There are some common misunderstandings about peace that are obstacles to our experiencing it. When we are willing to move past them, we can open to the peace that has been waiting for us all along.

Some may confuse peacefulness with generic zombie-like indifference. Some believe peace is about being a passive pushover. Others may try to mask pessimism and despair with a veneer of chipper peacefulness. None of these perspectives sees peace in its full beauty.
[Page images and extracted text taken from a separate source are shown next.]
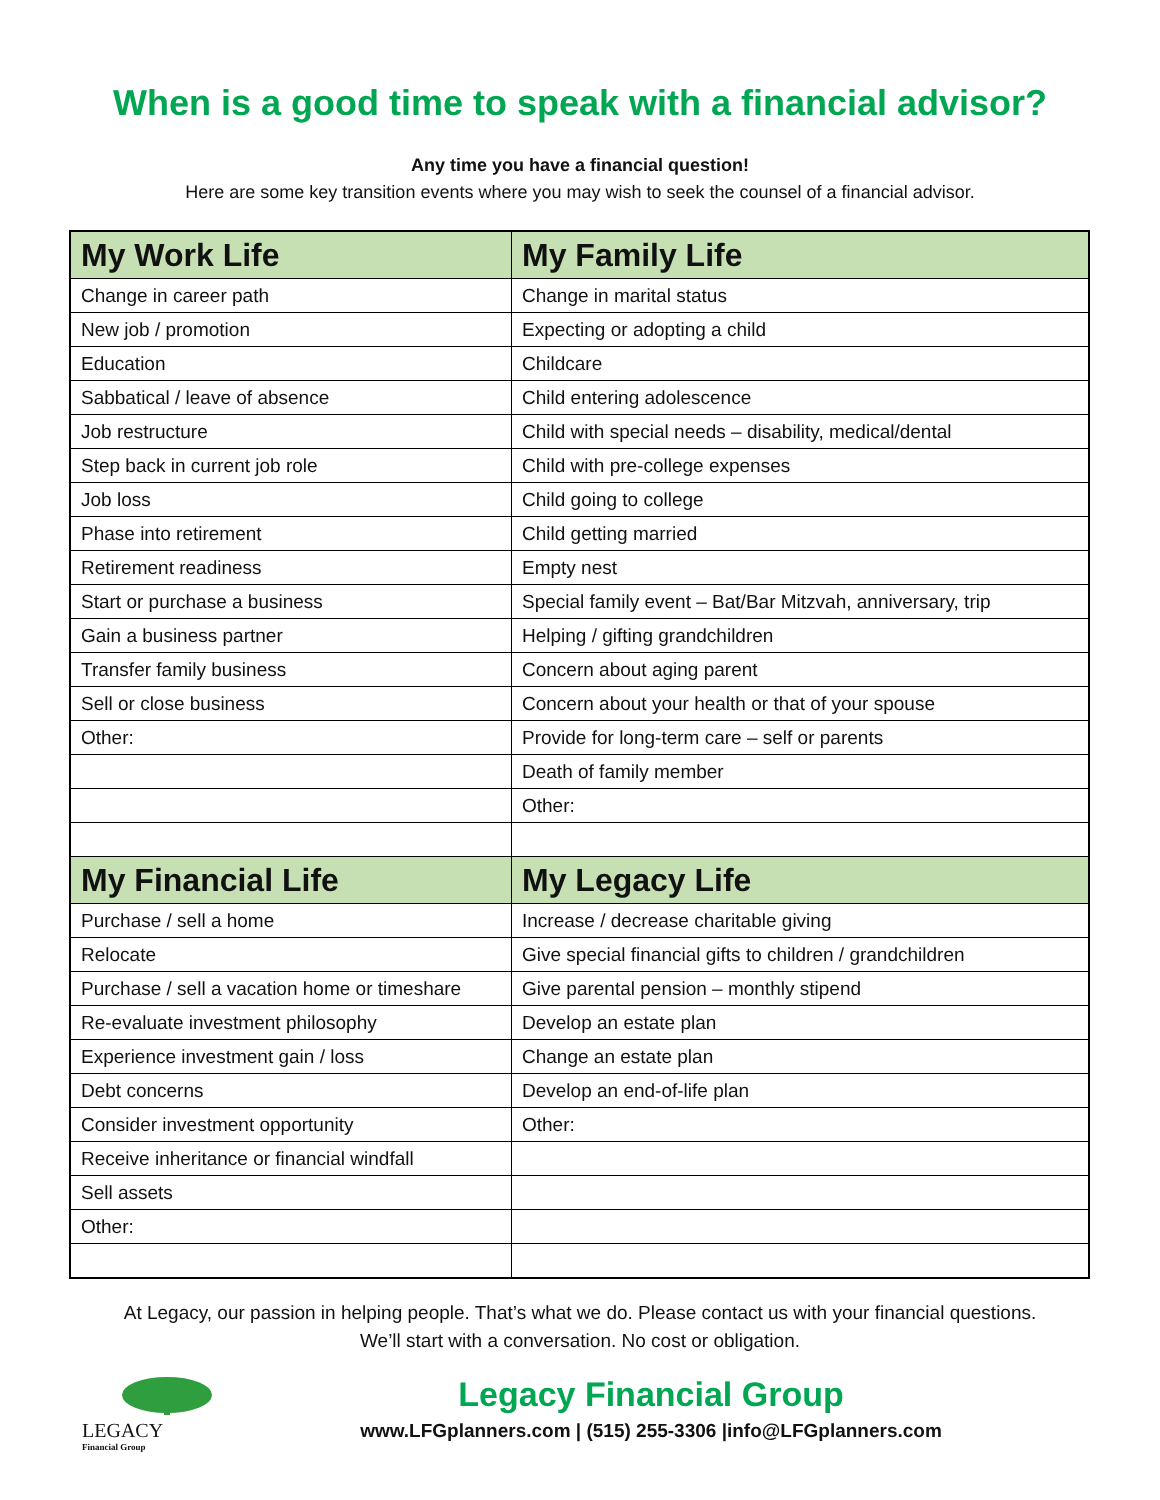When is a good time to speak with a financial advisor?
Any time you have a financial question!
Here are some key transition events where you may wish to seek the counsel of a financial advisor.
| My Work Life | My Family Life |
| --- | --- |
| Change in career path | Change in marital status |
| New job / promotion | Expecting or adopting a child |
| Education | Childcare |
| Sabbatical / leave of absence | Child entering adolescence |
| Job restructure | Child with special needs – disability, medical/dental |
| Step back in current job role | Child with pre-college expenses |
| Job loss | Child going to college |
| Phase into retirement | Child getting married |
| Retirement readiness | Empty nest |
| Start or purchase a business | Special family event – Bat/Bar Mitzvah, anniversary, trip |
| Gain a business partner | Helping / gifting grandchildren |
| Transfer family business | Concern about aging parent |
| Sell or close business | Concern about your health or that of your spouse |
| Other: | Provide for long-term care – self or parents |
| | Death of family member |
| | Other: |
| My Financial Life | My Legacy Life |
| Purchase / sell a home | Increase / decrease charitable giving |
| Relocate | Give special financial gifts to children / grandchildren |
| Purchase / sell a vacation home or timeshare | Give parental pension – monthly stipend |
| Re-evaluate investment philosophy | Develop an estate plan |
| Experience investment gain / loss | Change an estate plan |
| Debt concerns | Develop an end-of-life plan |
| Consider investment opportunity | Other: |
| Receive inheritance or financial windfall | |
| Sell assets | |
| Other: | |
At Legacy, our passion in helping people. That’s what we do. Please contact us with your financial questions.
We’ll start with a conversation. No cost or obligation.
LEGACY
Financial Group
Legacy Financial Group
www.LFGplanners.com | (515) 255-3306 |info@LFGplanners.com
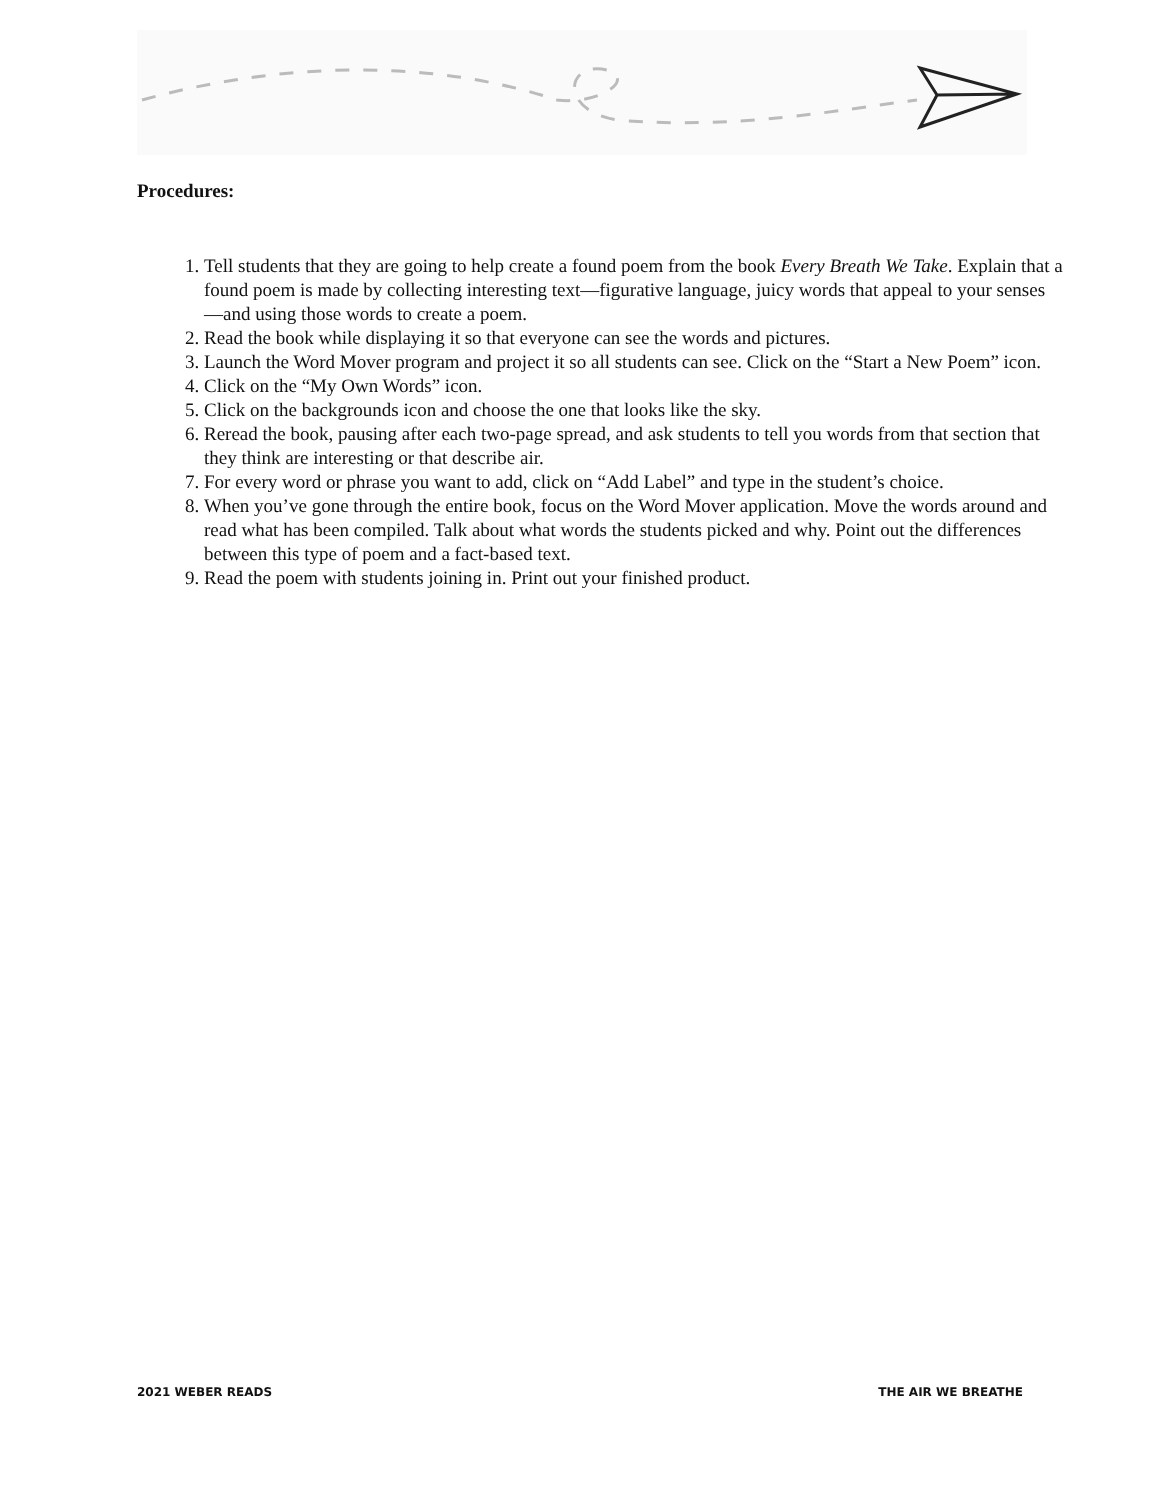Procedures:
1. Tell students that they are going to help create a found poem from the book Every Breath We Take. Explain that a found poem is made by collecting interesting text—figurative language, juicy words that appeal to your senses—and using those words to create a poem.
2. Read the book while displaying it so that everyone can see the words and pictures.
3. Launch the Word Mover program and project it so all students can see. Click on the “Start a New Poem” icon.
4. Click on the “My Own Words” icon.
5. Click on the backgrounds icon and choose the one that looks like the sky.
6. Reread the book, pausing after each two-page spread, and ask students to tell you words from that section that they think are interesting or that describe air.
7. For every word or phrase you want to add, click on “Add Label” and type in the student’s choice.
8. When you’ve gone through the entire book, focus on the Word Mover application. Move the words around and read what has been compiled. Talk about what words the students picked and why. Point out the differences between this type of poem and a fact-based text.
9. Read the poem with students joining in. Print out your finished product.
2021 WEBER READS THE AIR WE BREATHE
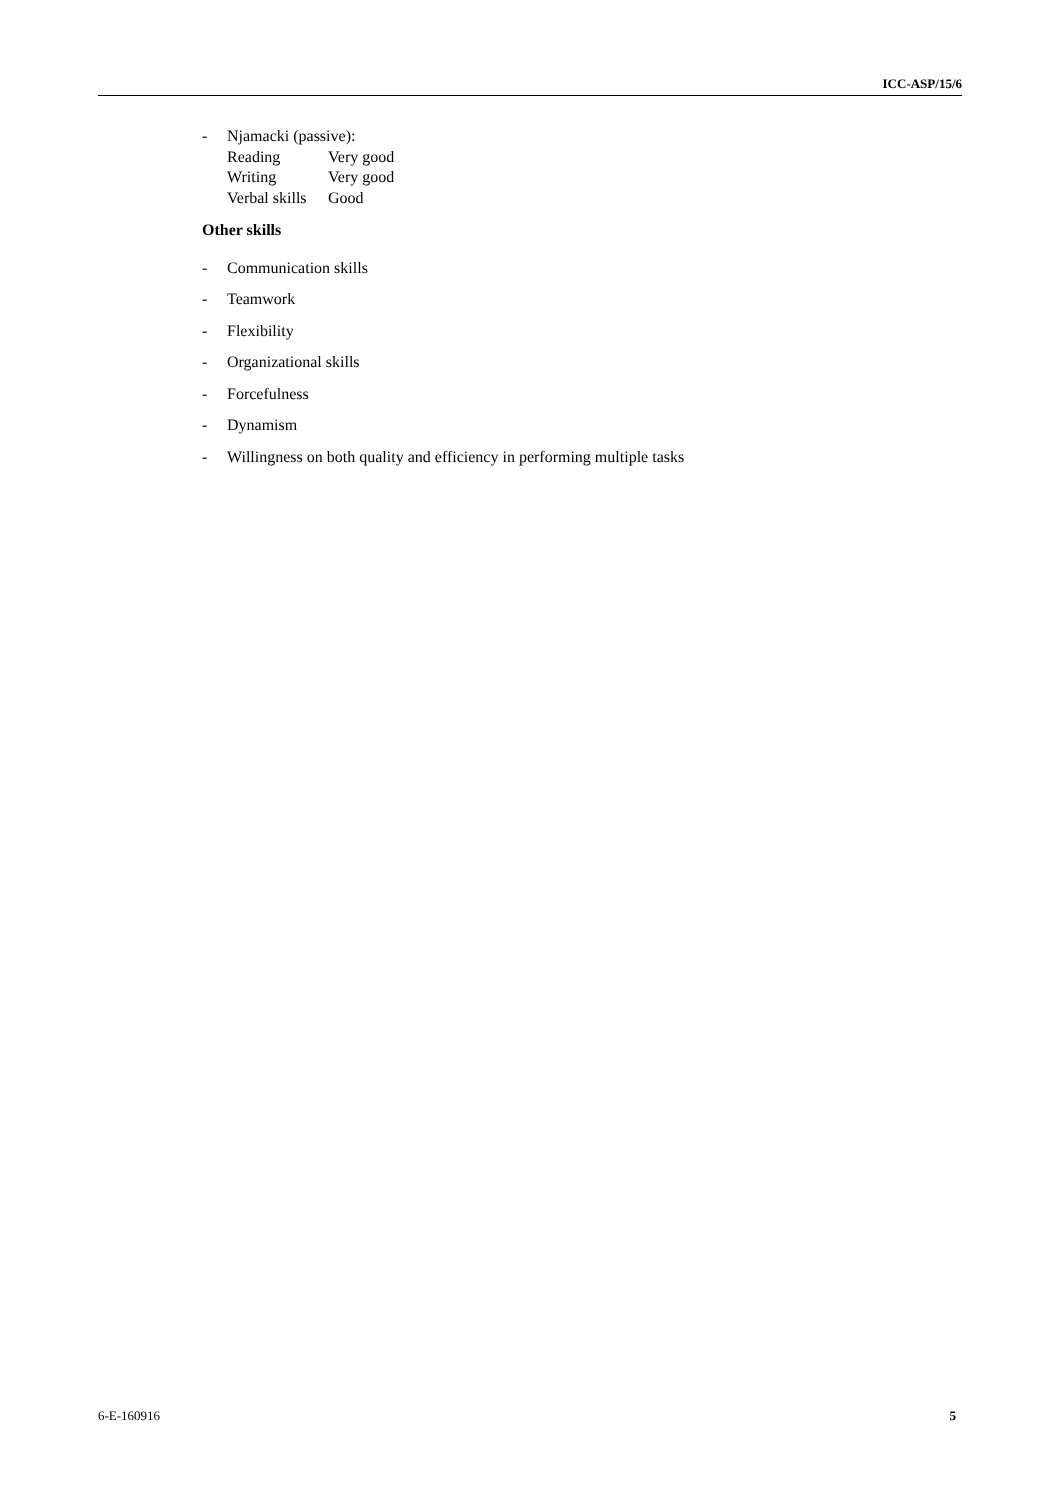ICC-ASP/15/6
- Njamacki (passive):
| Reading | Very good |
| Writing | Very good |
| Verbal skills | Good |
Other skills
- Communication skills
- Teamwork
- Flexibility
- Organizational skills
- Forcefulness
- Dynamism
- Willingness on both quality and efficiency in performing multiple tasks
6-E-160916 5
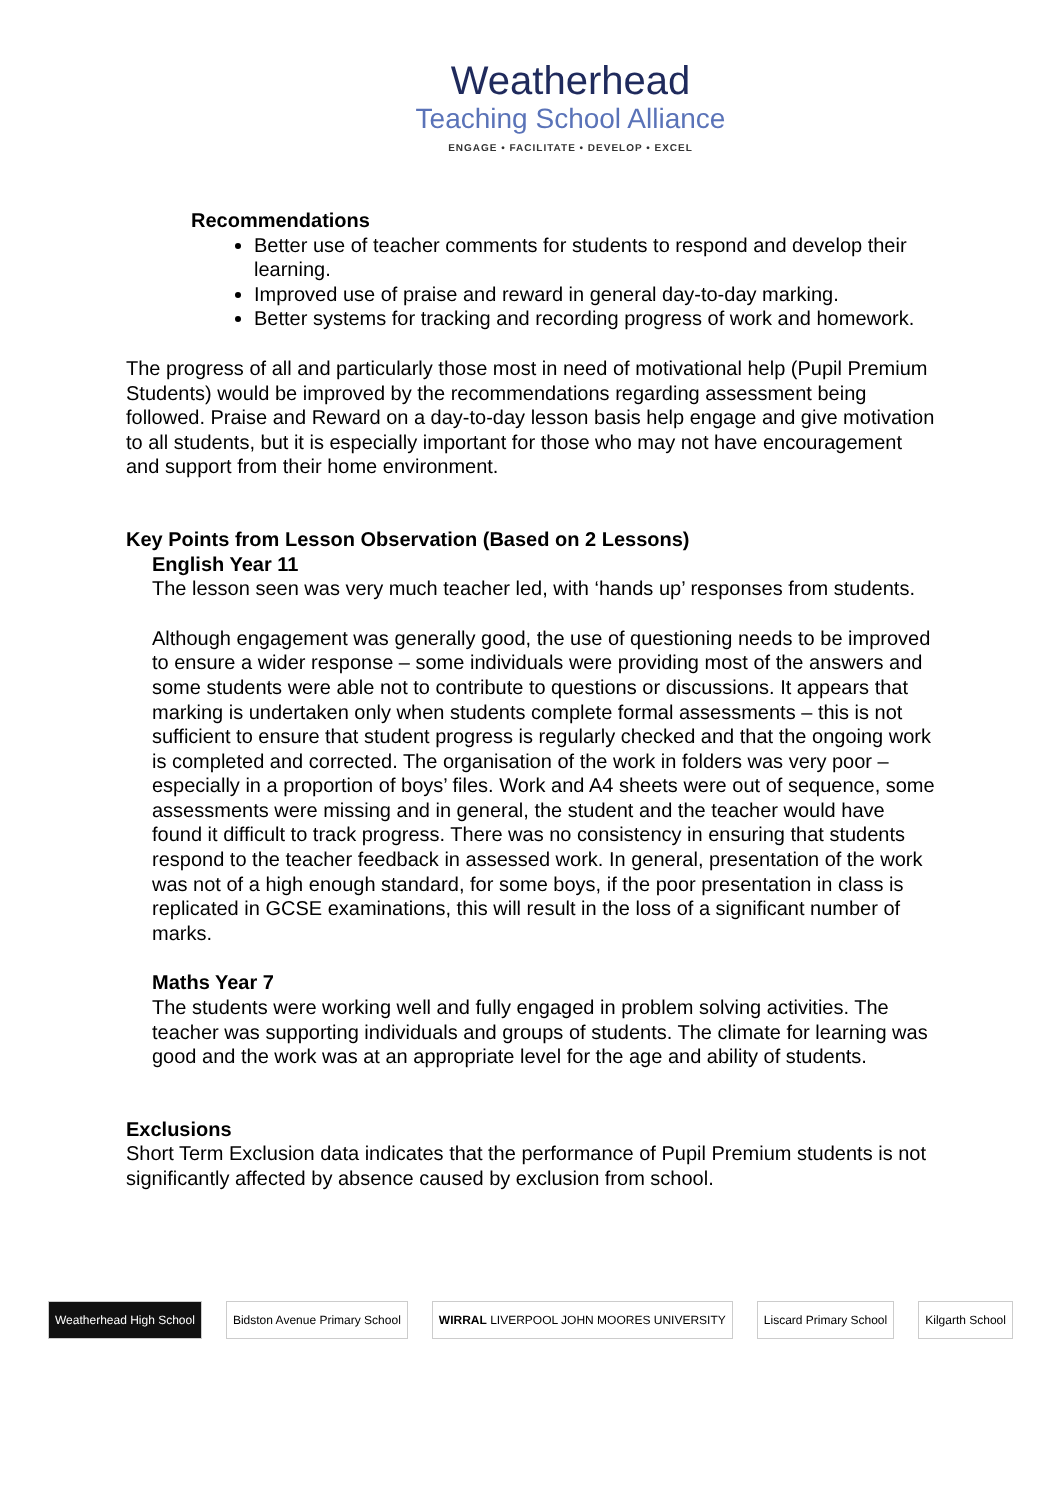Weatherhead
Teaching School Alliance
ENGAGE • FACILITATE • DEVELOP • EXCEL
Recommendations
Better use of teacher comments for students to respond and develop their learning.
Improved use of praise and reward in general day-to-day marking.
Better systems for tracking and recording progress of work and homework.
The progress of all and particularly those most in need of motivational help (Pupil Premium Students) would be improved by the recommendations regarding assessment being followed. Praise and Reward on a day-to-day lesson basis help engage and give motivation to all students, but it is especially important for those who may not have encouragement and support from their home environment.
Key Points from Lesson Observation (Based on 2 Lessons)
English Year 11
The lesson seen was very much teacher led, with ‘hands up’ responses from students.
Although engagement was generally good, the use of questioning needs to be improved to ensure a wider response – some individuals were providing most of the answers and some students were able not to contribute to questions or discussions. It appears that marking is undertaken only when students complete formal assessments – this is not sufficient to ensure that student progress is regularly checked and that the ongoing work is completed and corrected. The organisation of the work in folders was very poor – especially in a proportion of boys’ files. Work and A4 sheets were out of sequence, some assessments were missing and in general, the student and the teacher would have found it difficult to track progress. There was no consistency in ensuring that students respond to the teacher feedback in assessed work. In general, presentation of the work was not of a high enough standard, for some boys, if the poor presentation in class is replicated in GCSE examinations, this will result in the loss of a significant number of marks.
Maths Year 7
The students were working well and fully engaged in problem solving activities. The teacher was supporting individuals and groups of students. The climate for learning was good and the work was at an appropriate level for the age and ability of students.
Exclusions
Short Term Exclusion data indicates that the performance of Pupil Premium students is not significantly affected by absence caused by exclusion from school.
Weatherhead High School Bidston Avenue Primary School
WIRRAL LIVERPOOL JOHN MOORES UNIVERSITY
Liscard Primary School Kilgarth School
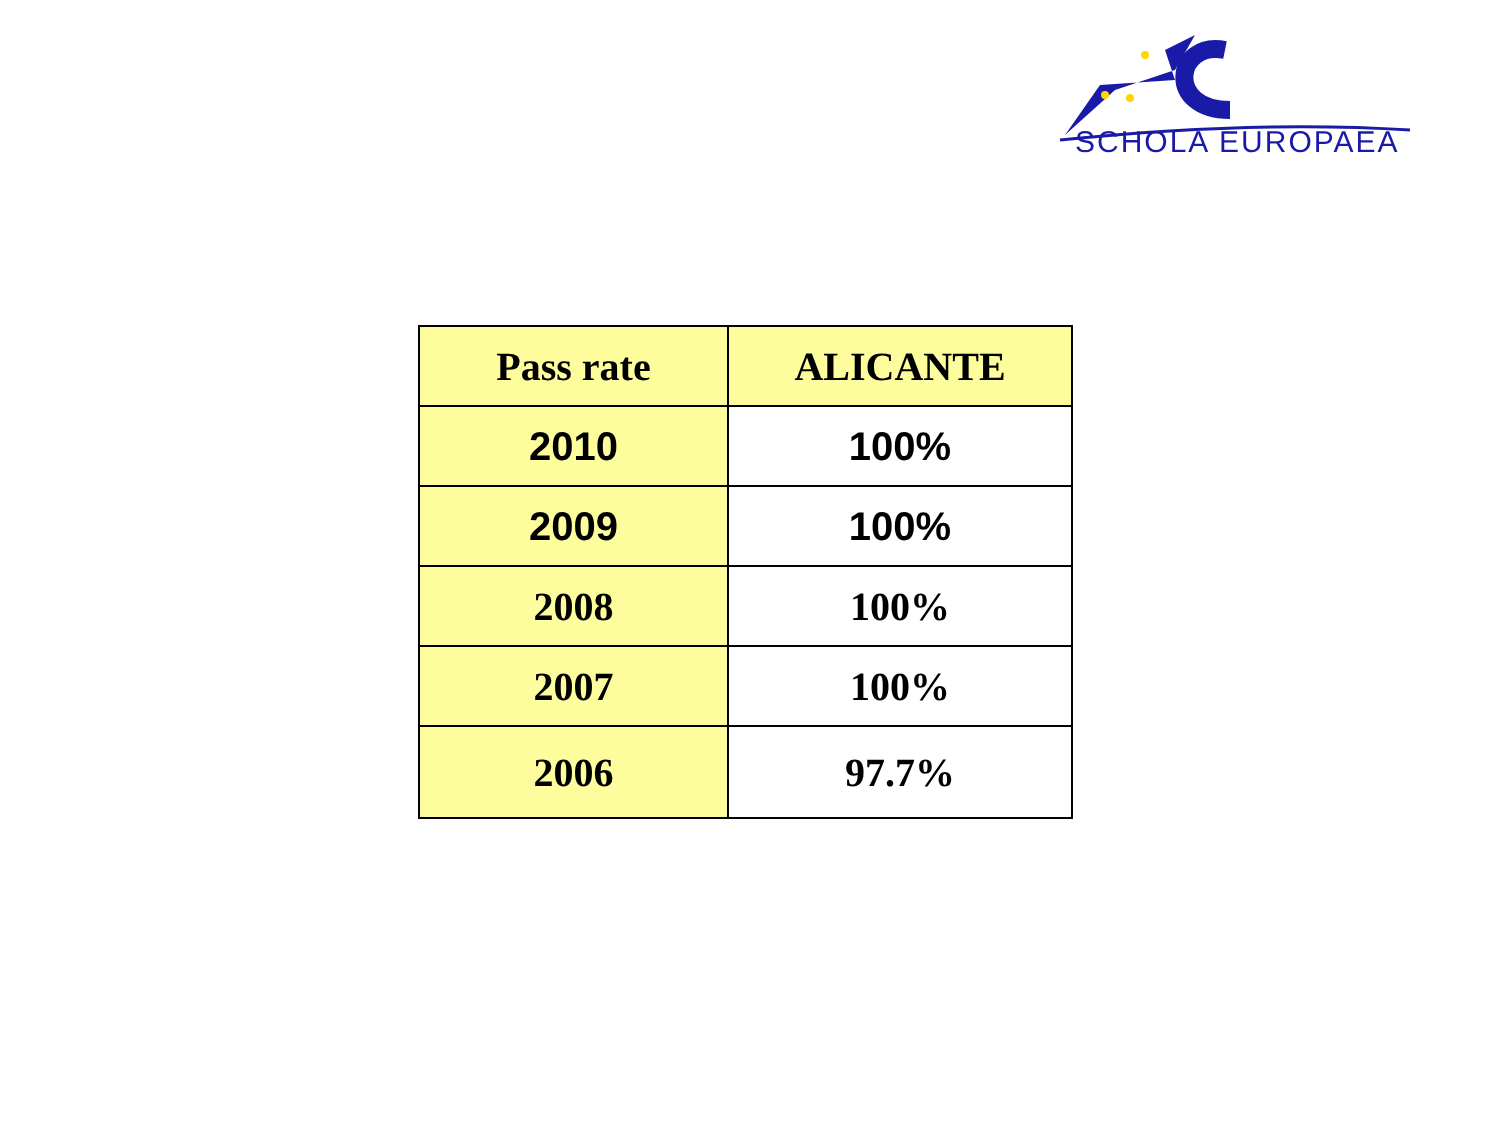SCHOLA EUROPAEA
| Pass rate | ALICANTE |
| --- | --- |
| 2010 | 100% |
| 2009 | 100% |
| 2008 | 100% |
| 2007 | 100% |
| 2006 | 97.7% |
Peace Is Not “It’s All Good”

Peace is not about being indiscriminately okay with whatever is, as expressed in the common phrase “it’s all good”. When we encounter suffering, we cannot simply turn away as though it is not a problem. The humanitarian and spiritual leader Amma says that when we are aware of our interconnectedness, just as our right hand immediately extends to our left when we feel pain there, so too we extend our love to the world when we see suffering. We are one.

Peace Is Not “I Give Up”

In the same way, peace is not about throwing our hands in the air and saying “I give up” in the face of adversity. How can we abandon the world to which we owe our very life? Though it may seem easier to divorce ourselves from the pain we see and experience, it is ultimately the harder choice. Disconnection keeps us stuck and out of touch with the love and healing we seek. Peace flowers in our hearts when we allow ourselves to rest in our inherent interconnection with all that is.

Peace Is Not Passive

Living in peace is not passive. We may experience horror and atrocities. If we are passive in the face of such, we immobilize ourselves and thwart the possibility of change. This does not mean that the opposite is true. Peaceful living invites us into neither avoidance nor combat but profound presence. If we are aggressive in the face of atrocities, we implicate ourselves into the whirlwind of the horror. In reaction to our global challenges today, some people invoke anger, hate, and fear. But these only add fuel to the burning we so dearly wish to quell. The healing balm our world needs is the combination of a cool mind and an open heart.

What Keeps Us From Peace?

As we open to this moment, we learn to see it as it is. This non-resistance disarms our ego’s tendency to create drama. The ego is hungry. Just as our minds tend to be busy, our ego is constantly seeking a way to sustain itself. The ego is a master at seeing a coiled rope as a snake, and creating drama accordingly. When we find presence, and open to the fullness of what is, we see the rope as simply that – a rope. Our egos distort what is into temporal illusions because it feeds our sense of self-importance. When we become fixated on reality appearing one way, “we are right” and “they are wrong”, we have become attached to a passing perception.

Peace Sees Reality As It Is

In the depths of our breath and in the power of our hearts, we can become a witness to the world and open to its range of colours. This is called presence. Presence is the gateway to peace.
Peace is alive, awake, aware, active, and full of possibility. Our ego, that wants to keep the war alive, will misperceive it any way it can. But we do not have to listen to the ego’s divisive voice. We can choose the beauty of peace in every moment.

Until next week, please consider the following:

  • In which ways do I resist peace by misperceiving it?
  • In which ways do I resist peace by misperceiving the moment? In which way am I adding drama to the world?
  • Am I willing to perceive differently?
  • What would my life look like if I did?
  • How would that affect those around me, even the world?